As the Internet of Things (IoT) becomes more widespread and siphons up more devices, one does have to wonder how much thought is being put into security.
A report by Kaspersky reveals that 26.5 percent of computers used to control smart building automation systems were subject to a malicious attack in the first half of this year.
The cybersecurity firm says that of the computers that were hit, 12 percent were attacked by spyware, 20.6 percent were infected with a worm and 5.9 percent encountered ransomware.
The majority of attacks came from the internet according to Kaspersky but removable media (flash drives, external hard drives, etc.) accounts for 17.6 percent of attacks. Emails and attachments account for 8.8 percent of the attacks.
“While these figures are relatively low in comparison to the wider threat landscape, their impact should not be underestimated. Imagine if credentials from a highly secured building are stolen by a generic piece of malware and then sold on the black market. Or a sophisticated building’s life support system is frozen because essential processes have been encrypted by yet another ransomware strain. The list of possible scenarios is endless,” says security researcher at Kaspersky, Kirill Kruglov.

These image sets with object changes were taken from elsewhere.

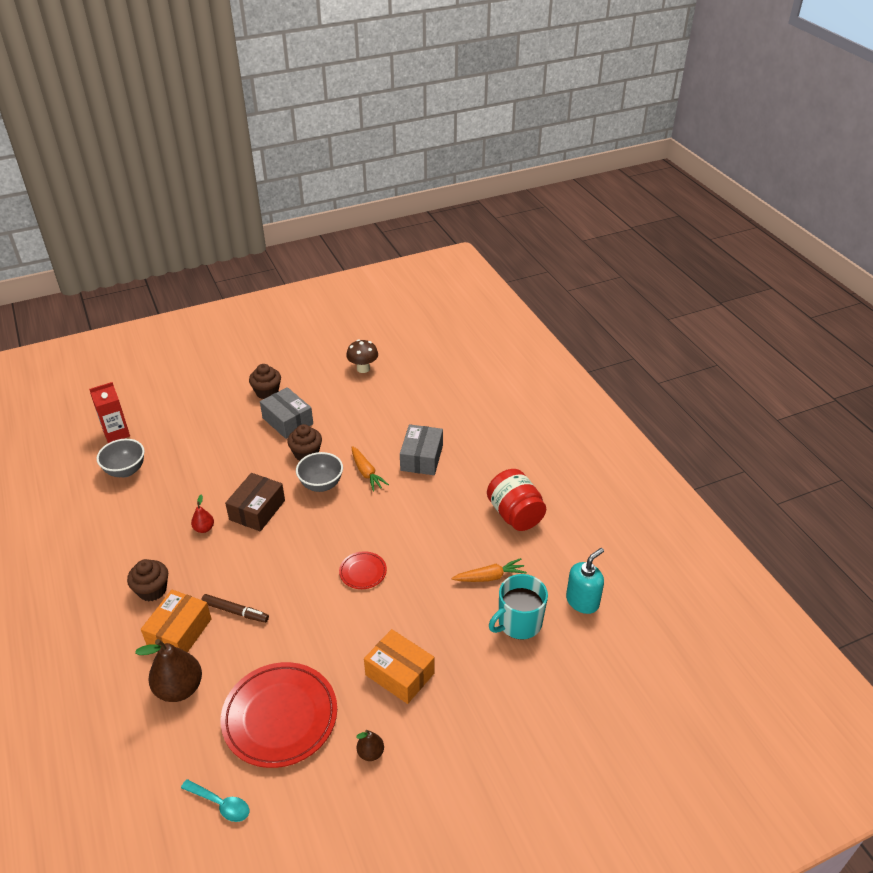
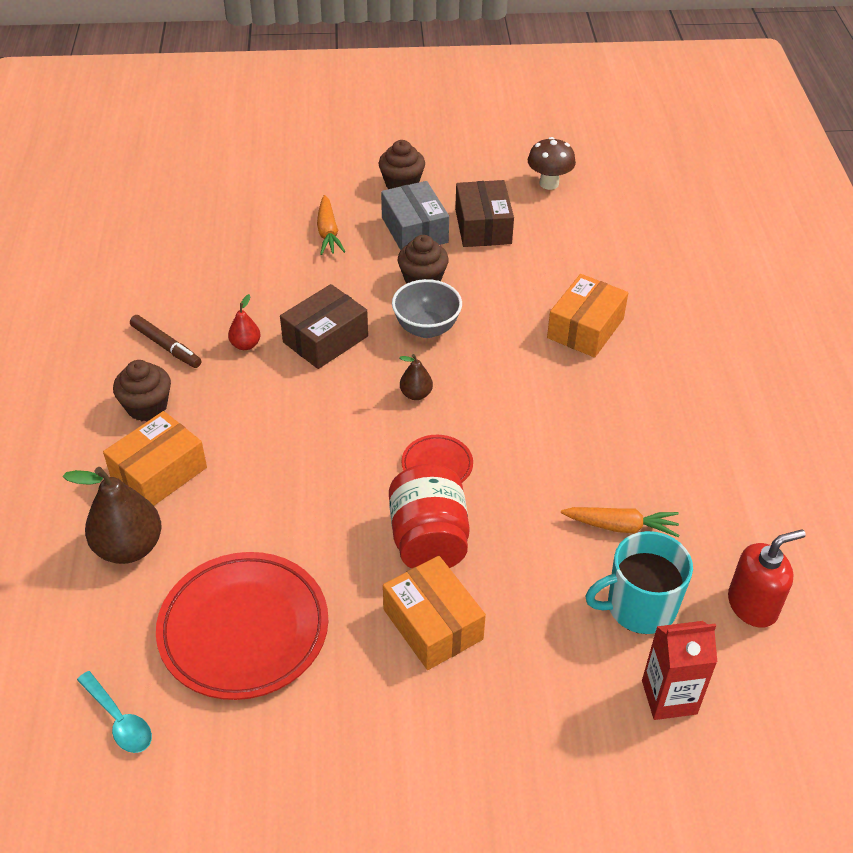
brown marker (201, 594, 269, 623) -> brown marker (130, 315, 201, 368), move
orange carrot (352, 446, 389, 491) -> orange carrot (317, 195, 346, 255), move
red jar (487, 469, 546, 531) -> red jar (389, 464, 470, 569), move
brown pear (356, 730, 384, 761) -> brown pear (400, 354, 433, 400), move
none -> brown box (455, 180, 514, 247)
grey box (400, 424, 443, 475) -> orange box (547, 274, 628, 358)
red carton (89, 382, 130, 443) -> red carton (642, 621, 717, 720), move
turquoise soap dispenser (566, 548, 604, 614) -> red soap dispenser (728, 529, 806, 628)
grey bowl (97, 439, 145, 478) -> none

The danger of having the computer controlling a smart building compromised is immense. Ventilation, climate controls, electricity and more are generally controlled by a computer connected to the internet and having that computer compromised can spell disaster.
For this reason it’s vital an IT team consider smart building systems when securing the walls.
Some of the precautions that should be taken include:
- Ensure smart building IT infrastructure is protected with a reliable security solution
- Conduct regular security audits of IT infrastructure to deal with vulnerabilities
- Provice up-to-date threat intelligence information to the IT team
“We urge security teams, whose area of responsibility covers IT networks of smart buildings, not to forget that they need protection. Even a basic solution will provide benefits and defend the organisation against potentially crippling attacks,” Kruglov concludes.